Me le acerqué al día siguiente a la salida de clases.

—Basinas...

—Zeta...

—¿Vas para algún lado?

—Para mi casa.

—¿Me acompañás caminando hasta la mía?

Sonrió.

—Dale.

El día estaba nublado y el viento frío no propiciaba mucho para que hiciéramos a pie todas las cuadras que teníamos por delante, pero era una buena excusa para conversar y tratar de acortar distancias.

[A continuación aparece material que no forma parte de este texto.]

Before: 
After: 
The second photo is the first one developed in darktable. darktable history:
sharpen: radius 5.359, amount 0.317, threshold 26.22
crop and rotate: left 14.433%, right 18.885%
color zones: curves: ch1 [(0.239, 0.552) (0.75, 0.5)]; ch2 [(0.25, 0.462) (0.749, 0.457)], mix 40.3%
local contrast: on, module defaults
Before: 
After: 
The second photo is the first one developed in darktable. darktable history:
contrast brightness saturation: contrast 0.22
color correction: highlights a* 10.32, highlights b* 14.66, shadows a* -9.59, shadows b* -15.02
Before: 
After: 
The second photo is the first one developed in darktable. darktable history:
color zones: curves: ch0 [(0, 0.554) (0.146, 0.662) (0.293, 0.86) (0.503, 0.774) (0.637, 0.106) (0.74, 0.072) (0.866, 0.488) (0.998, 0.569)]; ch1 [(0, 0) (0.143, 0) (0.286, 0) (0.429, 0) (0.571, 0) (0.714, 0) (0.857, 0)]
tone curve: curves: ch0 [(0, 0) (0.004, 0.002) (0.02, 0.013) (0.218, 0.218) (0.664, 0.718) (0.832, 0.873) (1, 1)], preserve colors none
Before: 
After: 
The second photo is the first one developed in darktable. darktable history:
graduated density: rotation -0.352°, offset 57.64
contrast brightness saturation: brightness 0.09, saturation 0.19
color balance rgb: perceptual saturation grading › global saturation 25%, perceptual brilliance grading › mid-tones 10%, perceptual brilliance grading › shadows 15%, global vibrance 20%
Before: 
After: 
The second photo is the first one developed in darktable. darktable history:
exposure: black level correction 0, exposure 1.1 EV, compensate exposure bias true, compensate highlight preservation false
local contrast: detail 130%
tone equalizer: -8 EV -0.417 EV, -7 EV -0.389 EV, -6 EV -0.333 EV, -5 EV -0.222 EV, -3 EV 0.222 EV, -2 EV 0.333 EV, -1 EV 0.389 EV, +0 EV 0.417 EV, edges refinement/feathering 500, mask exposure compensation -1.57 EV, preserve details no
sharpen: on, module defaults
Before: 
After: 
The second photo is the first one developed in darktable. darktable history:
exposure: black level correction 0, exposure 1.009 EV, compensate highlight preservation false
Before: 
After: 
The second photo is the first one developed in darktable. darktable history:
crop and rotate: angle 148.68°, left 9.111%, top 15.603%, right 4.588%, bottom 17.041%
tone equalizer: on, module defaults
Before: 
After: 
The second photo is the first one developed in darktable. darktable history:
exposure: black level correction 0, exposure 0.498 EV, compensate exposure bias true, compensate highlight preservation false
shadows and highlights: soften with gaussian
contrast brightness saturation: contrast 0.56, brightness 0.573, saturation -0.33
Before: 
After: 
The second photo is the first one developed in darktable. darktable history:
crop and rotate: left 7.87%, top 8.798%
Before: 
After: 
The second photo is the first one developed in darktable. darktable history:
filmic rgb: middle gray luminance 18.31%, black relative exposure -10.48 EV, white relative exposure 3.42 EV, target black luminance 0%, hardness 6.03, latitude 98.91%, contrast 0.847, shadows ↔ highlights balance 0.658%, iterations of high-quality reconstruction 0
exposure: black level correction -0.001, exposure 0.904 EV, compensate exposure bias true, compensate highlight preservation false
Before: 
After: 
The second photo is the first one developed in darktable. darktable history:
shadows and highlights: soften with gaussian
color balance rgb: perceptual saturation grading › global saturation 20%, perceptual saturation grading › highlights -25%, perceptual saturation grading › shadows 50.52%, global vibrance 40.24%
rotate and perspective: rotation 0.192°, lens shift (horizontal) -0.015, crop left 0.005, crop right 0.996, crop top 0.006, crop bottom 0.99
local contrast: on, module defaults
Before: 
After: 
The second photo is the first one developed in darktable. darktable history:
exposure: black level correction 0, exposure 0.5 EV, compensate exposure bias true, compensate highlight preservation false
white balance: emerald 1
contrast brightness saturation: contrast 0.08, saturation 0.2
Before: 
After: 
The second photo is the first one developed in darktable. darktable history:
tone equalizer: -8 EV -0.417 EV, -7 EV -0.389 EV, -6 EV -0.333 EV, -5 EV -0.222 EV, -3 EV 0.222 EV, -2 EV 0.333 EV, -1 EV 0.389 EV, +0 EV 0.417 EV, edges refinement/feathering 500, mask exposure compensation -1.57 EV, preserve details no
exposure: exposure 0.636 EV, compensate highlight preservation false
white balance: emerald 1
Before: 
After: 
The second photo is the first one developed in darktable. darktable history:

—Perdoname por lo de ayer —solté.

—No, perdoname vos a mí.

Nos miramos con duda.

—Es que a veces me cuesta entenderte —intenté medir mis palabras.

—Ni yo me entiendo, Zeta.

El inicio de la adolescencia me hacía sentir descolocado en la escuela, en mi casa y hasta con mi grupo de amigos, pero en especial con David. No entendía por qué me sacaba de mis casillas con tanta facilidad. Cómo afectaba tanto mi estado de ánimo.

Lo busqué con los ojos pretendiendo hallar una respuesta. Me encontré con que también me miraba. Apreté el gesto y ambos nos sonreímos de manera cómplice.

—¡Es que sos un cabezón! —salté sobre él y le desacomodé el pelo. Sabía que odiaba que le hiciera eso. Le gustaba estar siempre muy arreglado.

—¡No, idiota! —trató de deshacerse de mí.

—Ay, él; que tiene que verse lindo.

—¡Basta, Zeta! No seas chiquilín.

Retomé la distancia riendo a carcajadas.

Él se arregló el cabello.

—Bueno, nada —retomé—. Quería decirte que por más cosas que hagas para dejemos de ser amigos, no lo vas a conseguir.

—Yo no quiero eso.

Le hice una mueca de reproche.

Había algo en su expresión que me hablaba de miedo, de culpa, de inseguridades.

—Es que somos distintos, nada más —soltó con cierto pesar.

—Es eso lo que no pesco. ¿Distintos, cómo?

—Vos te estás convirtiendo en el chico del que todos quieren ser amigos y al que todas las chicas le andan atrás como moscas a la miel.

—¿Esas no son las abejas? —intenté hacer un chiste.

—No. Las abejas la producen, las moscas... Eso no importa.

Blanqueé los ojos.

—Hablando en serio, Zeta: a vos te gustan los deportes y andar siempre grupos enormes de gente. A mí nada de eso me hace sentir cómodo. Perdoname, pero creo que soy demasiado inseguro.

—Igual podemos ser amigos.

—Sí, claro; pero como ya te dije: no podemos estar todo el tiempo pegados como siameses.

Pensé decirle que no me gustaba que tuviera secretos, porque sabía que había cosas que no me decía. Que su actitud me hacía sentir excluido. Pero las palabras del día anterior de mi madre vinieron a mi mente y me limité a asentir. Quería aceptar lo que me ofrecía.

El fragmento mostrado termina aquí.